::: Excerpt to read :::

Thanks for the info Bud. I will think about the V2. Are they now coming with the ball diff or do you still need to buy that seperate? I think other than the ball diff and a tire change, my SC18s were on point last time no problem. Still remember putting 5 laps on the field. This was running big AA's!

One thing I had as a gripe with my SC18 was the screws used to assemble it, they just seemed to strip way too easily. Are the screws on the V2 the same?

Any thoughts on a V2 pro? wouldn't mind seeing a nice machined alloy rear pod and some graphite on there


----------



## BudBartos (Jan 1, 1970)

Screws are the same You just need a screwdriver with the proper tip. No V2 pro coming !!


----------



## Cain (Feb 28, 2002)

Bud, had the screw driver with the proper tip. Just seemed the material was really soft. 

For the motors, do you still need to bend the part attaching to the motor mount to remove binding? 

Thanks.


----------



## BudBartos (Jan 1, 1970)

Yes still the same motors and they have to be de bound to be fast.


----------



## Cain (Feb 28, 2002)

Bud, Thanks for all the info. here is something seperate from 1/18 but about a product of yours.

For the BRP hollow brushes, what type of compound are they similar to? ( 767, etc )


----------



## BudBartos (Jan 1, 1970)

Yes 767 !!!


----------

:::

→ **Problem 1**
According to the forum thread, what must be done to the motors for them to be fast?

::: Material supplied :::

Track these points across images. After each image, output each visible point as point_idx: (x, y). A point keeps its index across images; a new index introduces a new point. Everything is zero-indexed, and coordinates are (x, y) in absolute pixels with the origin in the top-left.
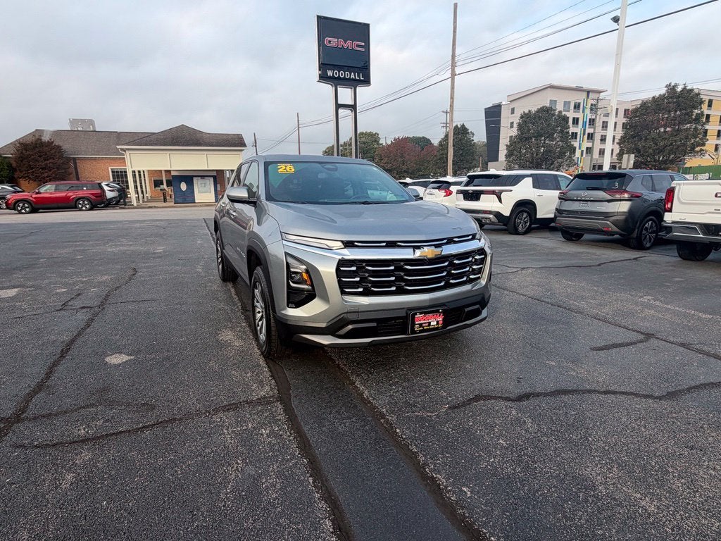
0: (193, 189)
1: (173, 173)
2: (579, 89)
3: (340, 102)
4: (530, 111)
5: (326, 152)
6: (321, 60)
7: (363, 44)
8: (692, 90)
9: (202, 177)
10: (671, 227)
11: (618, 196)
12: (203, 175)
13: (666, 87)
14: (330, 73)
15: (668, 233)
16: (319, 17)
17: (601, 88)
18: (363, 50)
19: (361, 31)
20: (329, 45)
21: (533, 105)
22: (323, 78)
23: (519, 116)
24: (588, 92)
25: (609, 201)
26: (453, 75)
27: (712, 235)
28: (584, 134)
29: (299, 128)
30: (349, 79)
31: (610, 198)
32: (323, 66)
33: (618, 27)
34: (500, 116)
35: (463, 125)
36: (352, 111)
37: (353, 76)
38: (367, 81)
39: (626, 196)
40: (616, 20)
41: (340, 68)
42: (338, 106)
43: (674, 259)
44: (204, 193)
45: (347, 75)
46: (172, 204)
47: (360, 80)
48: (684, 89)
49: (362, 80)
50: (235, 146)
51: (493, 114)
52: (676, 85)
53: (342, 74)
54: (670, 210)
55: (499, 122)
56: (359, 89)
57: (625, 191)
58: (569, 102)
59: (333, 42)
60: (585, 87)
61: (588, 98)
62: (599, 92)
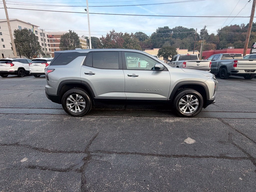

:::

→ **Problem 2**
Identify each line of the listing that includes the word "points".

→ **Exercise solution 1**
They have to be de bound.

→ **Exercise solution 2**
Track these points across images. After each image, output each visible point as point_idx: (x, y). A point keeps its index across images; a new index introduces a new point. Everything is zero-indexed, and coordinates are (x, y) in absolute pixels with the origin in the top-left.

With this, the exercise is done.